Condenados a serem reserva barata de mão-de-obra, os descendentes dos escravos auto-libertados do Haiti, os escravos que venceram Napoleão, não desapareceram porém como as nações autóctones de Jaragua e Marién!

2 – O domínio dos colonizadores europeus levou à exploração das riquezas naturais e, com isso, à escravatura intensificada nas plantações que se foram disseminando desde a primeira hora da “descoberta” (“História do Haiti” – Wikipedia – http://pt.wikipedia.org/wiki/Hist%C3%B3ria_do_Haiti).

A “descoberta” de África, da América e da Ásia mereceu sempre duma visão antropocêntrica do europeu, depois transposta para o norte americano, sobretudo das culturas anglo-saxónicas, gaulesas e hispânicas, em função do pendor da Revolução Industrial, que derivou para o exercício do seu poder à custa de terceiros, pelo que o mundo, durante séculos e até aos nossos dias, jamais foi “nossa casa comum”.

É essa visão antropocêntrica que perdura na aristocracia financeira mundial, nas oligarquias e elites agenciadas, no império e no que a partir dele tem sido gerado com a globalização, cujas fórmulas neo coloniais são resíduos consolidados do passado de rapina, suor, sangue e lágrimas por todo o “Terceiro Mundo”!

Tem sido assim no Haiti, apesar das conquistas feitas em nome da liberdade por parte dos escravos rebeldes que derrotaram Napoleão e é aí que se afirma a resistência mais acirrada, a resistência que se abre para a dignidade, a solidariedade, o respeito para com a humanidade e para com a Mãe Terra. (“Os jacobins negros” – http://www.controversia.com.br/felipelandim/estante).

Cuba, que fica a menos de 100 km da costa haitiana, tem absorvido uma pequena parte da migração haitiana, sobretudo na região oriental da maior das ilhas do Caribe e esses descendentes deram a sua contribuição à Revolução Cubana, a quem transmitiram também sua rebeldia e seus anseios por liberdade.

No Congo, a coluna do Che que procurou dar a sua contribuição à luta de libertação, reforçando os que apoiavam os ideais de Patrice Lumumba depois da sua morte, integrou mesmo um médico haitiano, o único elemento além do próprio Che que não possuía nacionalidade cubana, o Dr. Adrián Zanzalli, que veio a falecer no seu país em 1966 (“El sueno africano de Che”).

Para além das razões históricas, há razões culturais e sócio-políticas que se converteram em fórmulas de resistência e de identidade, entre pelo menos três povos: o cubano, o haitiano e o porto-riquenho, este último um dos povos sujeitos ao colonialismo, neste caso imposto pela hegemonia norte americana (“Cuba pide en la ONU la independência de Puerto Rico” – http://www.larepublica.es/2012/06/cuba-pide-en-la-onu-la-independencia-de-puerto-rico/).
====
Tarefas a realizar
**a.** Reproduza palavra por palavra o trecho do texto sobre o Haiti que começa em "Cuba, que fica" e vai até "anseios por liberdade.".
**b.** Dê seguimento ao texto sobre o Haiti a partir da última frase apresentada.

Material fornecido
====
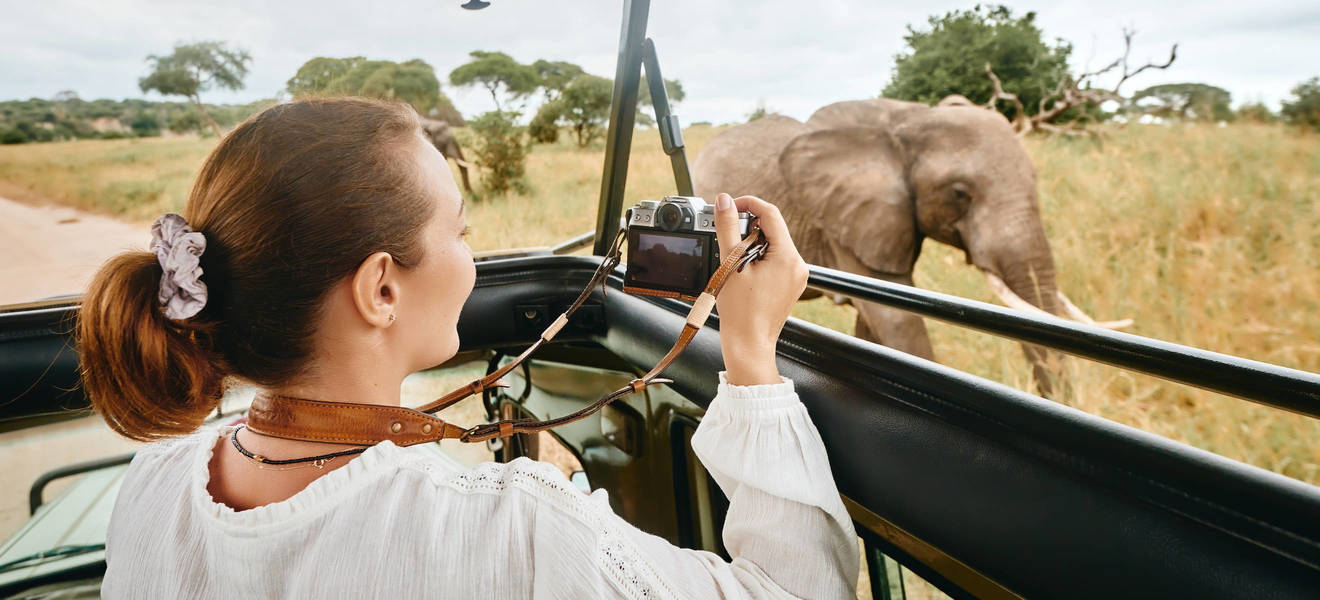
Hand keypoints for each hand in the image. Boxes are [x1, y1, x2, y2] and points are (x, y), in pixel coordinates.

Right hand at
====
Respostas por tarefa
**a.**
Cuba, que fica a menos de 100 km da costa haitiana, tem absorvido uma pequena parte da migração haitiana, sobretudo na região oriental da maior das ilhas do Caribe e esses descendentes deram a sua contribuição à Revolução Cubana, a quem transmitiram também sua rebeldia e seus anseios por liberdade.

**b.**
3 – Se a história tem sido tão adversa para com os escravos auto-libertos do Haiti, também os fenómenos naturais mais adversos têm assolado o lado ocidental da ilha: furacões, terramotos…

Desse modo, o Haiti, transformado em depósito de mão-de-obra barata, um universo subdesenvolvido preso às limitações de recursos próprios do terço ocidental da ilha, resulta dramaticamente causticado, agravando as implicações da sua situação histórica e sócio-política e influindo na resistência cultural.

O ambiente reflecte a passagem dos furacões, o terramoto de Janeiro de 2010, assim como a desflorestação sistemática por acção humana, em função de necessidades que não acautelaram a natureza por manifesta má gestão do espaço disponível (“La dénudation d’Haïti : une catastrophe presque irréversible” – http://www.lematinhaiti.com/contenu.php?idtexte=30864).

Ao Haiti tudo lhe caiu em sorte nos primeiros anos deste milénio, até a transmissão do vírus da cólera por contaminação de um dos seus pequenos cursos de água!... (“Cólera amenaza seguridad alimentaria en Haití” – http://www.outroladodanoticia.com.br/component/content/article/2-noticias/4118-fao-colera-amenaza-seguridad-alimentaria-en-haiti.html).

Gravura: “Jeu de la reconstruction”, uma obra do jovem pintor haitiano Walguens Pierre Jea, que faz parte do grupo “Folie ouverte” (que se inspira na reconstrução nacional), exposta no Museu do Panteão Nacional em Porto Príncipe.